I would like to produce a license sizing calculator based on your experience.
It would be a spreadsheet with all needed calculations, you just put device type and role, quantity and it will produce license needs.
For example, I have the following table that I found somewhere on the Internet.
Quantity Type Avg. EPS 1000 Employee
Endpoints 5 5 Network Switches 150
5 Network Gateway/Router 5 5 Windows
Domain Server 35 2 Windows Application
Server 4 2 Linux Server 4 6 Exchange
Server 3 3 Web Servers (IIS, Apache,
Tomcat) 1.5 2 Windows DNS Server 1
4 Database Server 2 2 Firewall 10
2 Firewall 60 7 IPS/IDS 70 1 VPN 2
Please write down your statistics, the information needed is:
device type, quantity, average data size a day, EPS (if you want) , enterprise size in workers number.
The information could be anonymous.
The final result will be posted in Splunk's wiki.
We have some spreadsheets internally based on samples we've collected, as well as an app based upon them. Drainy's answer above is an excellent post on why you might want to be wary of samples. I also published a (long!) blog post just now on all the approaches you can take to estimate license sizes.

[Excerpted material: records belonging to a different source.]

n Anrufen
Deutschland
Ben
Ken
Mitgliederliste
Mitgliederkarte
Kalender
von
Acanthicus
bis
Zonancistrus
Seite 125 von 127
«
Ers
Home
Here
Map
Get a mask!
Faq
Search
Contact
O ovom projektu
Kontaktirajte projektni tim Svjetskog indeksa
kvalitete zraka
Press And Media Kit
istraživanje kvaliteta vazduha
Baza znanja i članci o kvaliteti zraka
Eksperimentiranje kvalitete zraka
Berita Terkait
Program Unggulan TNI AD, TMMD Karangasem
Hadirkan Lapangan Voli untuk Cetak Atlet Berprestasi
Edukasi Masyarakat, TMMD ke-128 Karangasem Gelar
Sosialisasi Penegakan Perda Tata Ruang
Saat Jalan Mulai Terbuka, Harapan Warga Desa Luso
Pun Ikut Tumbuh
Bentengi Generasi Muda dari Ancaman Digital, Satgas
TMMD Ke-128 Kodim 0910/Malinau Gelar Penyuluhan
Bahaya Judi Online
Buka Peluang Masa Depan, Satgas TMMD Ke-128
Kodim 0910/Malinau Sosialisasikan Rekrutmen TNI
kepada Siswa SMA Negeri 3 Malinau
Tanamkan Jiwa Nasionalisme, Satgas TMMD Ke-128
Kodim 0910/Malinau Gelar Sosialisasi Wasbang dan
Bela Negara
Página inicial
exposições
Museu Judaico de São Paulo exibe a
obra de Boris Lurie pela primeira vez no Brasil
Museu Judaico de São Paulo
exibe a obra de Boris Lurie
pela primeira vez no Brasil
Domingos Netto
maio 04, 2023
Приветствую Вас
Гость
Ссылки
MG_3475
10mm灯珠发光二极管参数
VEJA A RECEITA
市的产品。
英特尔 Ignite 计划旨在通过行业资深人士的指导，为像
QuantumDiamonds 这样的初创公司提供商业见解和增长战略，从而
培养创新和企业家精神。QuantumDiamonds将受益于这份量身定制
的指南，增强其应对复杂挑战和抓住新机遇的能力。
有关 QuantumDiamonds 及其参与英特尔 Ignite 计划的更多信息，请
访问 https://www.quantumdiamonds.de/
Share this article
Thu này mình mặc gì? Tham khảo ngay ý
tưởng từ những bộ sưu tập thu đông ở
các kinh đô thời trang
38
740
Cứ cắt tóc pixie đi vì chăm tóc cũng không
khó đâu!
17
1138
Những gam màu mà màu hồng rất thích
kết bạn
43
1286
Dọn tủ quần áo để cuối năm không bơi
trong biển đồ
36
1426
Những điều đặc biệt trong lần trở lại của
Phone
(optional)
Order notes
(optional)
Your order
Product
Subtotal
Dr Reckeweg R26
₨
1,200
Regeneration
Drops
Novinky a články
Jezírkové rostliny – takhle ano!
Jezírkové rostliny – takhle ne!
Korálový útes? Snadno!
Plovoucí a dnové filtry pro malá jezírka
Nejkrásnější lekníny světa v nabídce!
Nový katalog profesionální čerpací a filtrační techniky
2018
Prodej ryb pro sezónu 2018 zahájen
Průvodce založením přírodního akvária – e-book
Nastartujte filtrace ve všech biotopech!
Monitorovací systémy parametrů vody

From previous experience, this is an impossible solution. Best way to calculate is to setup Splunk and turn on the taps for a week, although its noble of you to try 🙂
Some things you can't estimate (or could but the calculator would be so complex it would be quicker to do a PoC);
I'm not trying to be negative, its a great idea to try and do something like this but as I said, I've previously tried to build estimates but to build the estimate you need to see the natural flow of data over a week to take into account normal peaks and lows, including the number of times someone may enable debug on a switch (not to mention you may have 20 switches/routers all with different log levels).. and in the end just stuck Splunk in and worked it out in real time. This also gives you the advantage that you can enable some nullQueues and edit your inputs to trim the fat.
I agree that it would be easier to set up a test instance of Splunk and know what the data flow looks like, rather than trying to figure out all of the variables. Great description.
That's an awful lot of work that you are asking other people to do. Are you sure that it will be generally useful to everyone? Plus I am having some problems making sense of the table that you posted.